Any player can be a lottery bust, but Love is the one in the Class of 2008 who offers the most advance concern while also being greatly praised.

Such a talented passer that he is already being compared to the best big men ever in that category, a physical presence inside combined with a soft shooting touch. But he plays below the rim and he's not nearly athletic enough. He's bound to get shots blocked and lose out on rebounds an impact power forward should get.

Is Love the next Wes Unseld as a 6-foot-8 brute while picking defenses apart with precision outlet passes ... or is he an overhyped prospect who will get shut down by the bigger, faster, quicker NBA players?
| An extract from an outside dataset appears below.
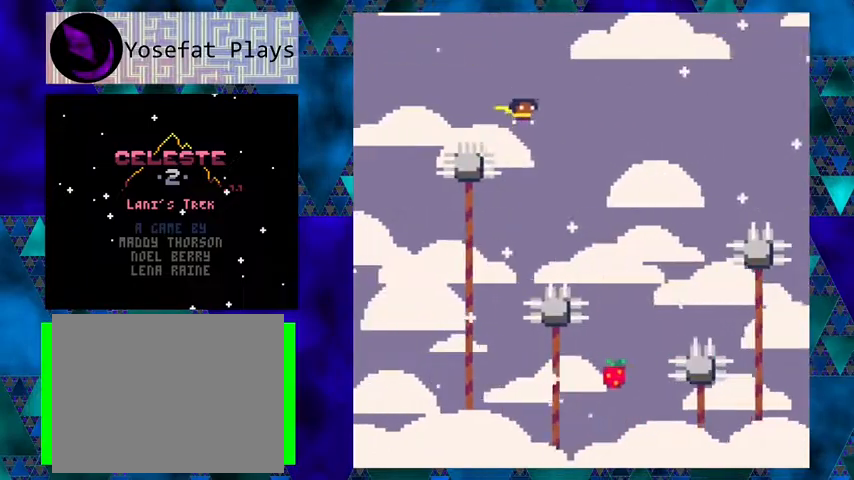
{"buttons": ["DPAD_LEFT"], "left_stick": "center", "events": [[267, "DPAD_RIGHT", "up"], [300, "DPAD_LEFT", "down"]]}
Said Love himself, when asked about the doubts he faces: "I don't know if it's necessarily about my skills. But there has been a lot of question about my athleticism."
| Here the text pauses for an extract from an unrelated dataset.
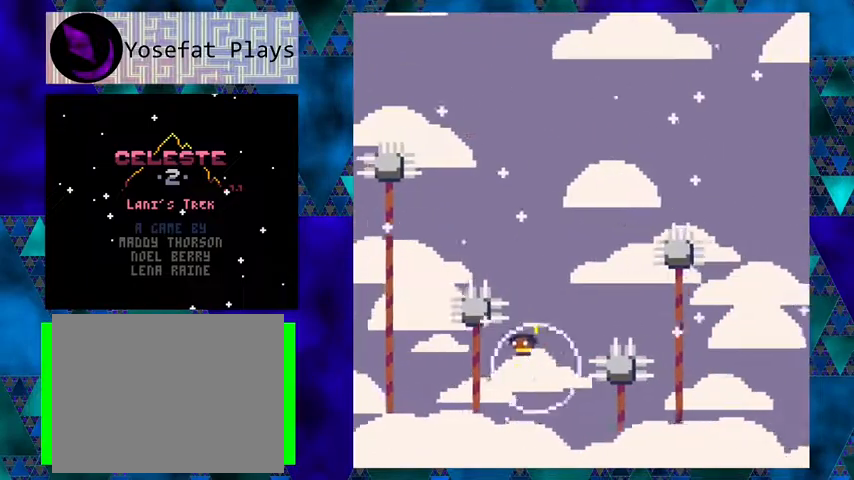
{"buttons": ["B", "Y", "DPAD_RIGHT"], "left_stick": "center", "events": [[100, "DPAD_LEFT", "up"], [100, "DPAD_RIGHT", "down"], [100, "DPAD_UP", "down"], [133, "DPAD_UP", "up"], [133, "Y", "down"], [467, "B", "down"]]}
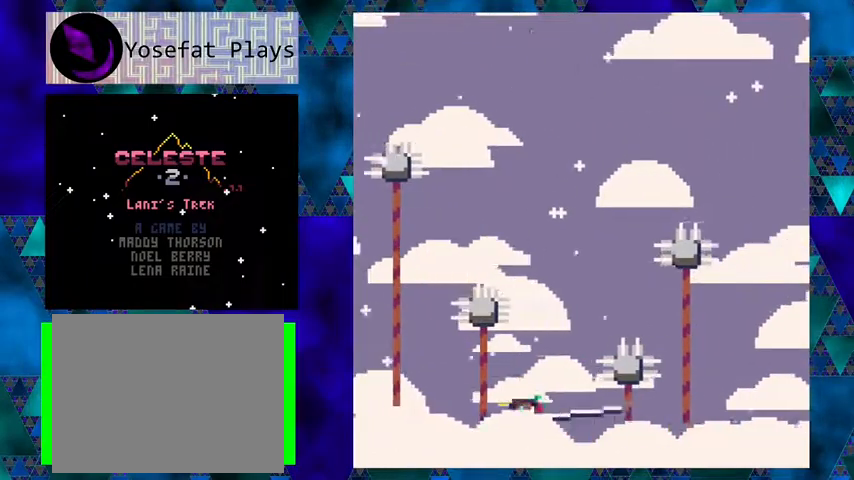
{"buttons": [], "left_stick": "center", "events": [[100, "B", "up"], [233, "Y", "up"], [300, "DPAD_RIGHT", "up"]]}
Not enough to keep him from near the top of the list of the best prospects at power forward. But enough to make him the most interesting of the ranked candidates.

1. Michael Beasley, Kansas State, 6-9 freshman: Unquestionably the top-rated big man in the draft. Beasley has a level of strength and athleticism that projects into someone who will be a major offensive weapon able to score inside and out and also be productive on the boards. It will be a surprise if he goes later than No. 2.

2. Love, UCLA, 6-8: Some teams have said he could go as high as No. 3 to Minnesota. However, No. 5 to Memphis seems more realistic.

3. Anthony Randolph, LSU, 6-9 1/2 freshman: His height, wiry frame, agility and ball-handling skills easily prompt comparisons to a young Lamar Odom. That means the potential for a long, productive career (Odom is most hindered by an inability to consistently assert himself, not by his body or talent) but also the concern of whether Randolph is a true power forward. Even he doesn't think so.

4. Robin Lopez, Stanford, 7-0 sophomore — The twin and college teammate of likely lottery pick Brook Lopez could end up playing center in the pros as well. By any description and they're largely interchangeable positions with a lot of teams Robin defends and rebounds with a non-stop motor. His offensive game is lacking.

5. Marreese Speights, Florida, 6-10 sophomore — Speights went from the anonymity of 57 minutes total as a freshman behind future lottery picks Al Horford and Joakim Noah to becoming a possible top-15 selection on a sophomore season of strength and mobility.